A combination of healthy diet and appropriate exercise seems to be of extreme importance in the health terrain. A latest study suggests that exercise and diet counseling in primary health care settings enhances the quality of life among adults at moderate to high risk for heart disease. This lifestyle intervention appears to be cost-effective in comparison to standard care.
Almost all individuals in developed countries are probably unable to meet the recommended levels of physical activity. Hence such people may be at a greater risk of illness and death. The authors analyzed effect on quality of life and cost-effectiveness of a three-year lifestyle intervention program. The study was carried out on 151 men and women at moderate to high risk of cardiovascular disease who were visiting a primary care center in northern Sweden.

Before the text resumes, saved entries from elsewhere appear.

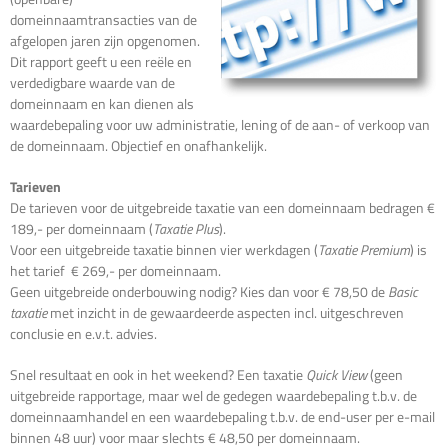
domeinnaamtransacties van de
afgelopen jaren zijn opgenomen.
Dit rapport geeft u een reële en
verdedigbare waarde van de
domeinnaam en kan dienen als
waardebepaling voor uw administratie, lening of de aan- of verkoop van
de domeinnaam. Objectief en onafhankelijk.
Tarieven
De tarieven voor de uitgebreide taxatie van een domeinnaam bedragen €
189,- per domeinnaam (
Taxatie Plus
).
Voor een uitgebreide taxatie binnen vier werkdagen (
Taxatie Premium
) is
het tarief € 269,- per domeinnaam.
Geen uitgebreide onderbouwing nodig? Kies dan voor € 78,50 de
Basic
taxatie
met inzicht in de gewaardeerde aspecten incl. uitgeschreven
conclusie en e.v.t. advies.
Snel resultaat en ook in het weekend? Een taxatie
Quick View
(geen
uitgebreide rapportage, maar wel de gedegen waardebepaling t.b.v. de
domeinnaamhandel en een waardebepaling t.b.v. de end-user per e-mail
binnen 48 uur) voor maar slechts € 48,50 per domeinnaam.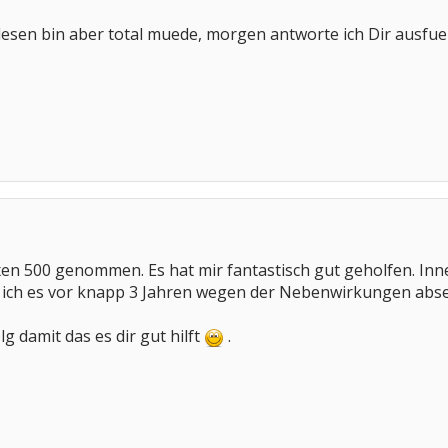
elesen bin aber total muede, morgen antworte ich Dir ausf
en 500 genommen. Es hat mir fantastisch gut geholfen. Inn
 ich es vor knapp 3 Jahren wegen der Nebenwirkungen abse
lg damit das es dir gut hilft
.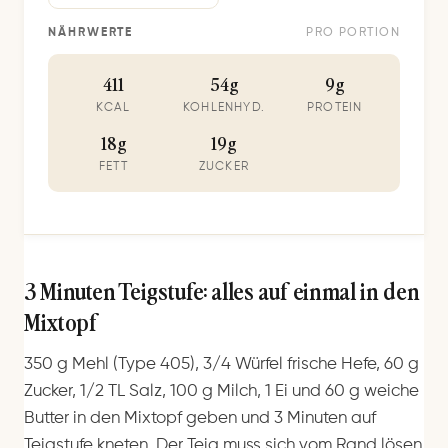
NÄHRWERTE
PRO PORTION
411
54g
9g
KCAL
KOHLENHYD.
PROTEIN
18g
19g
FETT
ZUCKER
3 Minuten Teigstufe: alles auf einmal in den
Mixtopf
350 g Mehl (Type 405), 3/4 Würfel frische Hefe, 60 g
Zucker, 1/2 TL Salz, 100 g Milch, 1 Ei und 60 g weiche
Butter in den Mixtopf geben und 3 Minuten auf
Teigstufe kneten. Der Teig muss sich vom Rand lösen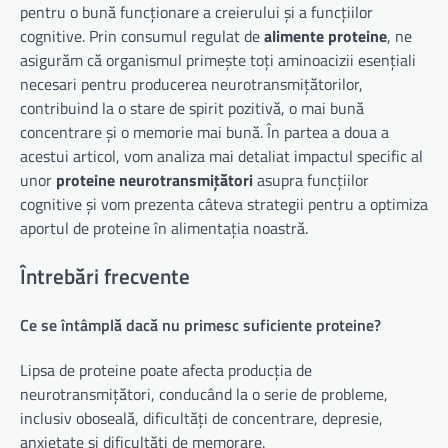
pentru o bună funcționare a creierului și a funcțiilor
cognitive. Prin consumul regulat de
alimente proteine
, ne
asigurăm că organismul primește toți aminoacizii esențiali
necesari pentru producerea neurotransmițătorilor,
contribuind la o stare de spirit pozitivă, o mai bună
concentrare și o memorie mai bună. În partea a doua a
acestui articol, vom analiza mai detaliat impactul specific al
unor
proteine neurotransmițători
asupra funcțiilor
cognitive și vom prezenta câteva strategii pentru a optimiza
aportul de proteine în alimentația noastră.
Întrebări frecvente
Ce se întâmplă dacă nu primesc suficiente proteine?
Lipsa de proteine poate afecta producția de
neurotransmițători, conducând la o serie de probleme,
inclusiv oboseală, dificultăți de concentrare, depresie,
anxietate și dificultăți de memorare.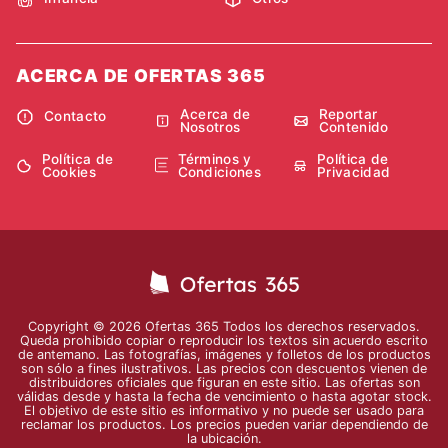
ACERCA DE OFERTAS 365
Acerca de
Reportar
Contacto
Nosotros
Contenido
Política de
Términos y
Política de
Cookies
Condiciones
Privacidad
Copyright © 2026 Ofertas 365 Todos los derechos reservados.
Queda prohibido copiar o reproducir los textos sin acuerdo escrito
de antemano. Las fotografías, imágenes y folletos de los productos
son sólo a fines ilustrativos. Las precios con descuentos vienen de
distribuidores oficiales que figuran en este sitio. Las ofertas son
válidas desde y hasta la fecha de vencimiento o hasta agotar stock.
El objetivo de este sitio es informativo y no puede ser usado para
reclamar los productos. Los precios pueden variar dependiendo de
la ubicación.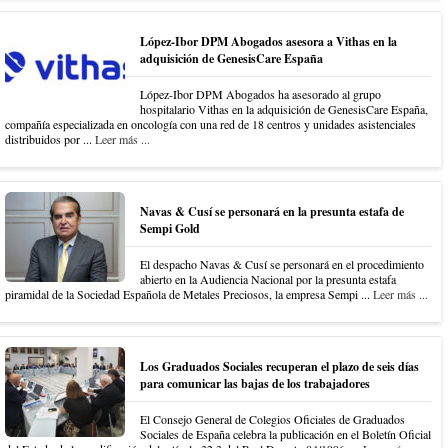
López-Ibor DPM Abogados asesora a Vithas en la
adquisición de GenesisCare España
López-Ibor DPM Abogados ha asesorado al grupo
hospitalario Vithas en la adquisición de GenesisCare España,
compañía especializada en oncología con una red de 18 centros y unidades asistenciales
distribuidos por ...
Leer más ...
Navas & Cusí se personará en la presunta estafa de
Sempi Gold
El despacho Navas & Cusí se personará en el procedimiento
abierto en la Audiencia Nacional por la presunta estafa
piramidal de la Sociedad Española de Metales Preciosos, la empresa Sempi ...
Leer más ...
Los Graduados Sociales recuperan el plazo de seis días
para comunicar las bajas de los trabajadores
El Consejo General de Colegios Oficiales de Graduados
Sociales de España celebra la publicación en el Boletín Oficial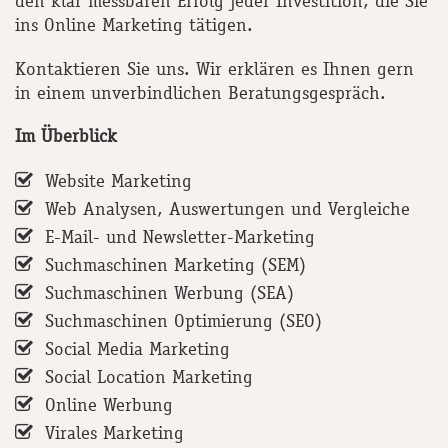
den klar messbaren Erfolg jeder Investition, die Sie
ins Online Marketing tätigen.
Kontaktieren Sie uns. Wir erklären es Ihnen gern
in einem unverbindlichen Beratungsgespräch.
Im Überblick
Website Marketing
Web Analysen, Auswertungen und Vergleiche
E-Mail- und Newsletter-Marketing
Suchmaschinen Marketing (SEM)
Suchmaschinen Werbung (SEA)
Suchmaschinen Optimierung (SEO)
Social Media Marketing
Social Location Marketing
Online Werbung
Virales Marketing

Investigators quote, “Extensive and intensive lifestyle intervention programs delay the onset of diabetes mellitus and reduce cardiovascular risk by increasing physical activity, reducing overweight and making changes in dietary habits,” the authors write. For a comprehensive assessment of an intervention program it is essential to incorporate the individual’s broader perspective of well-being, not only the conventional medical outcomes.”
While six patients withdrew, 71 were randomly assigned to the intervention. This intervention encompassed progressive exercise training three times a week and diet counseling along with regular group meetings. On completion of the initial three-month intervention period, volunteers had to attend group meetings at regular intervals. They were advised to maintain at least 30 minutes each day of physical activity.
Scientists conclude, “These results should be viewed in the context of the previously reported favorable impact on physical activity, fitness, waist circumference, waist-to-hip ratio, blood pressure and smoking cessation over the three-year period. Thus, high-intensity and long-lasting interventions can produce sustainable improvements in quality of life and can obviously be cost-effective,” they conclude. “Such programs may be a wise use of resources in primary health care for patients with disease to which inactivity strongly contributes.”
74 individuals were included in the control group who were provided with verbal and written information about exercise and diet at one group meeting. Margareta K. Eriksson, Ph.D., of Björknäs Health Care Center, Boden, and Umeå University, Umeå, Sweden, and colleagues then registered the differences in both the groups. Over the three-year period, variations in most of quality-of-life measurements appeared.
Cost for the intervention group was $337 higher as compared to the control group. But the average number of visits to the family physician reduced by 0.28 per six months among individuals in the intervention group. It was mentioned that individuals in the control group made an average of 0.10 more visits per six months. So $384 for health care use and a net savings of $47 per intervention participant was saved.
The study is published in the September 13 issue of Archives of Internal Medicine, one of the JAMA/Archives journals.